Over the past four years, readers have doubtlessly noticed quantum leaps in the quality of a wide range of everyday technologies. Most obviously, the speech recognition functions on our smartphones work much better than they used to. When we use a voice command to call our spouses, we reach them now. We aren’t connected to Amtrak or an angry ex. In fact, we are increasingly interacting with our computers by just talking to them, whether it’s Amazon’s Alexa, Apple’s Siri, Microsoft’s Cortana, or the many voice-responsive features of Google. Chinese search giant Baidu says customers have tripled their use of its speech interfaces in the past 18 months.
Machine translation and other forms of language processing have also become far more convincing, with Google GOOGL 0.44%, Microsoft MSFT 1.05%, Facebook FB -0.05%, and Baidu BIDU 0.15% unveiling new tricks every month. Google Translate now renders spoken sentences in one language into spoken sentences in another for 32 pairs of languages while offering text translations for 103 tongues, including Cebuano, Igbo, and Zulu. Google’s Inbox app offers three ready-made replies for many incoming emails.
READ MORE :
- Brain waves can be used to detect potentially harmful personal information
- Top three Responsive Themes for Your WordPress Blogs
- Commentary: Don’t adopt the ‘overregulate ’em all’ strategy on game apps
- Different Kinds of Sports Display Cases
- Virgin Mobile – Technological Advances inside the Mobile Industry
Then there are the advances in image recognition. The same four companies all have features that let you search or automatically organize collections of photos with no identifying tags. You can ask to be shown, say, all the ones that have dogs in them, snow, or even something fairly abstract like hugs. The companies all have prototypes in the works that generate sentence-long descriptions for the photos in seconds. Think about that. To gather up dog pictures, the app must identify anything from a Chihuahua to a German shepherd and not be tripped up if the pup is upside down or partially obscured, at the right of the frame left, in fog or snow, sun or shade. At the same time, it needs to exclude wolves and cats. Using pixels alone. How is that possible?
The advances in image recognition extend far beyond cool social apps. Medical startups claim they’ll soon be able to use computers to read X-rays, MRIs, and CT scans more rapidly and accurately than radiologists, to diagnose cancer earlier and less invasively, and to accelerate the search for life-saving pharmaceuticals. Better image recognition is crucial to unleashing improvements in robotics, autonomous drones, and, of course, self-driving cars—a development so momentous that we made it a cover story in June. Ford F 2.25%, Tesla TSLA 0.10%, Uber, Baidu, and Google parent Alphabet are all testing prototypes of self-piloting vehicles on public roads today. But what most people don’t realize is that all these breakthroughs are, in essence, the same breakthrough. They’ve all been made possible by a family of artificial intelligence (AI) techniques popularly known as deep learning, though most scientists still prefer to call them by their original academic designation: deep neural networks.

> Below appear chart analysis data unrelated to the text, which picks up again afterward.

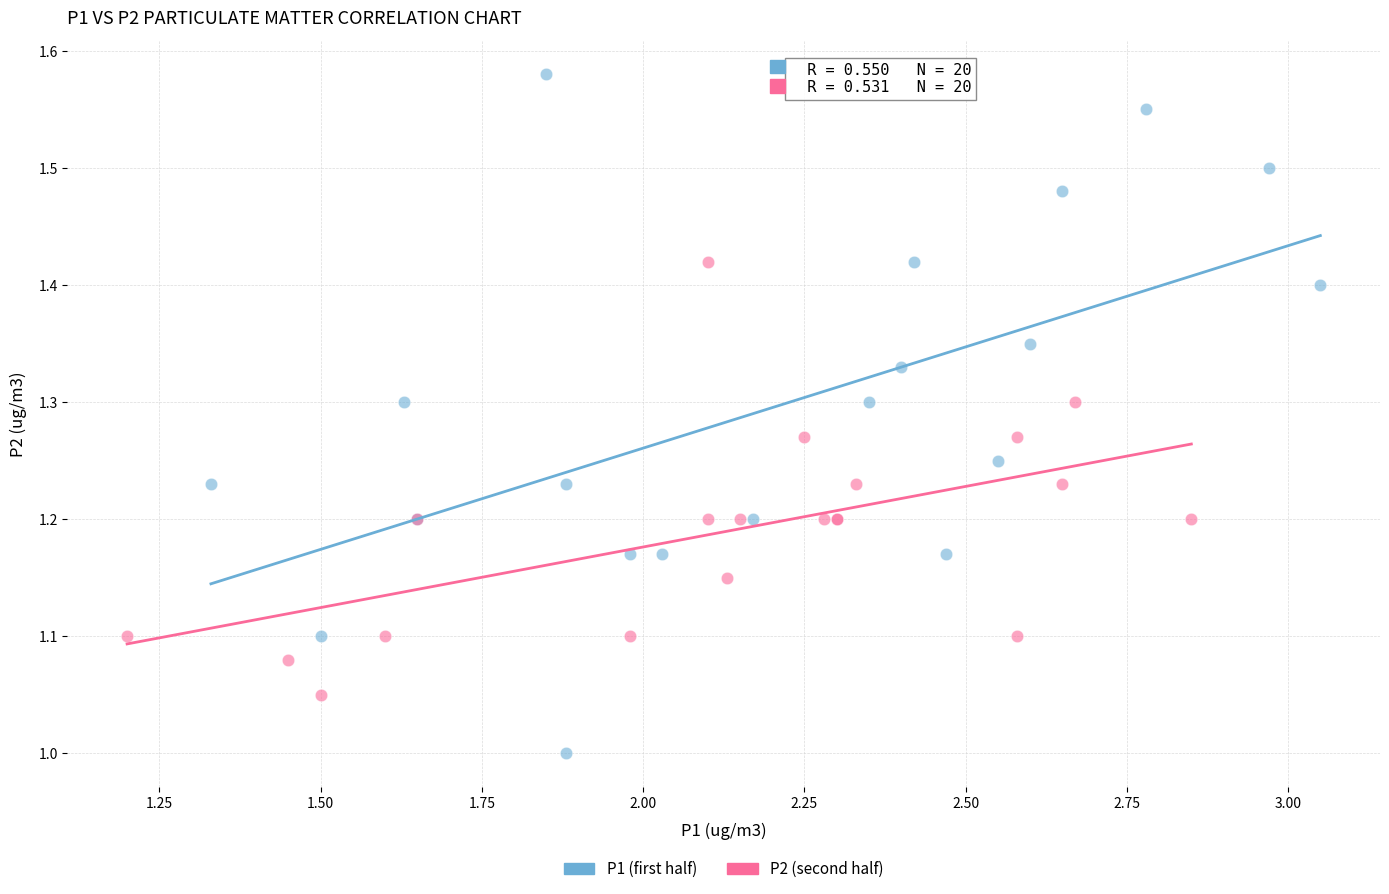

What are all the series names shown in the legend?

P1 (first half), P2 (second half)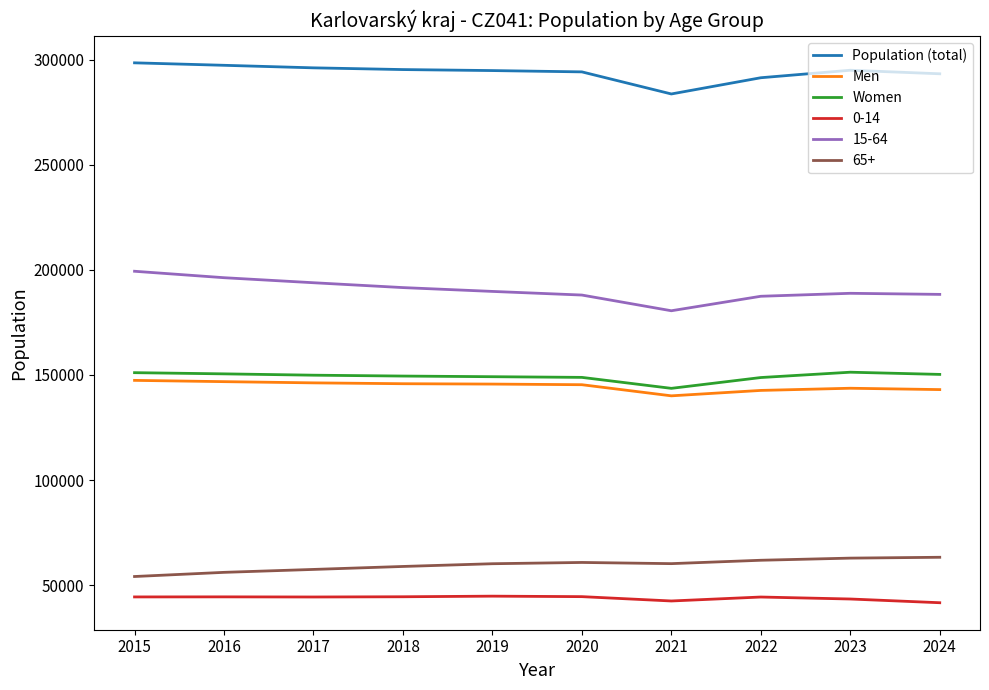

What is the difference between the Population (total) values at 2018 and 2022?

3887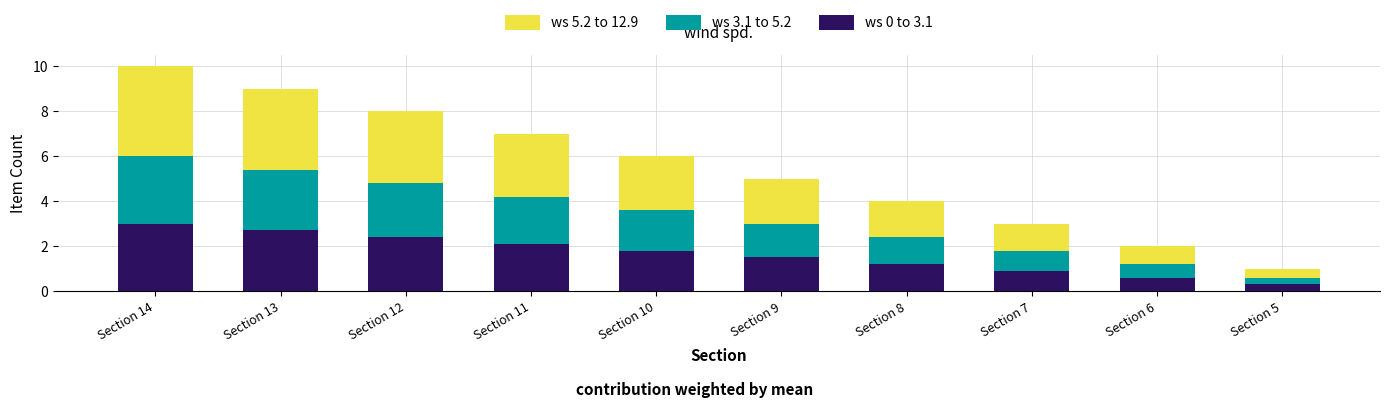

True or false: ws 0 to 3.1 has a value of 0.4 at Section 9.

False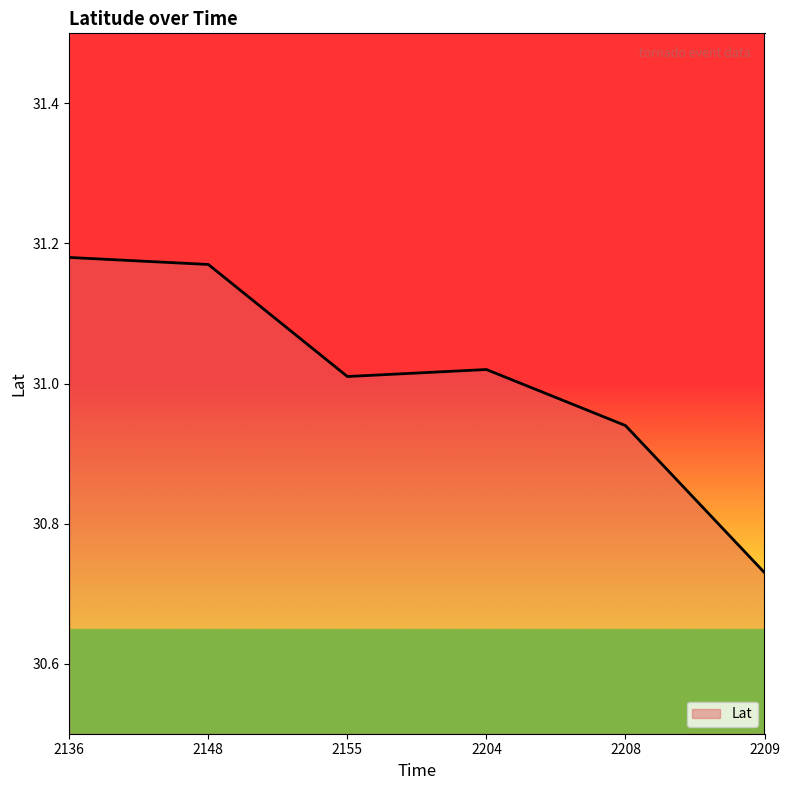

At which label does the data first exceed 31?

2136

The most remarkable thing about neural nets is that no human being has programmed a computer to perform any of the stunts described above. In fact, no human could. Programmers have, rather, fed the computer a learning algorithm, exposed it to terabytes of data—hundreds of thousands of images or years’ worth of speech samples—to train it, and have then allowed the computer to figure out for itself how to recognize the desired objects, words, or sentences The Know It Guy. In short, such computers can now teach themselves. “You essentially have software writing software,” says Jen-Hsun Huang, CEO of graphics processing leader Nvidia NVDA 0.09%, which began placing a massive bet on deep learning about five years ago.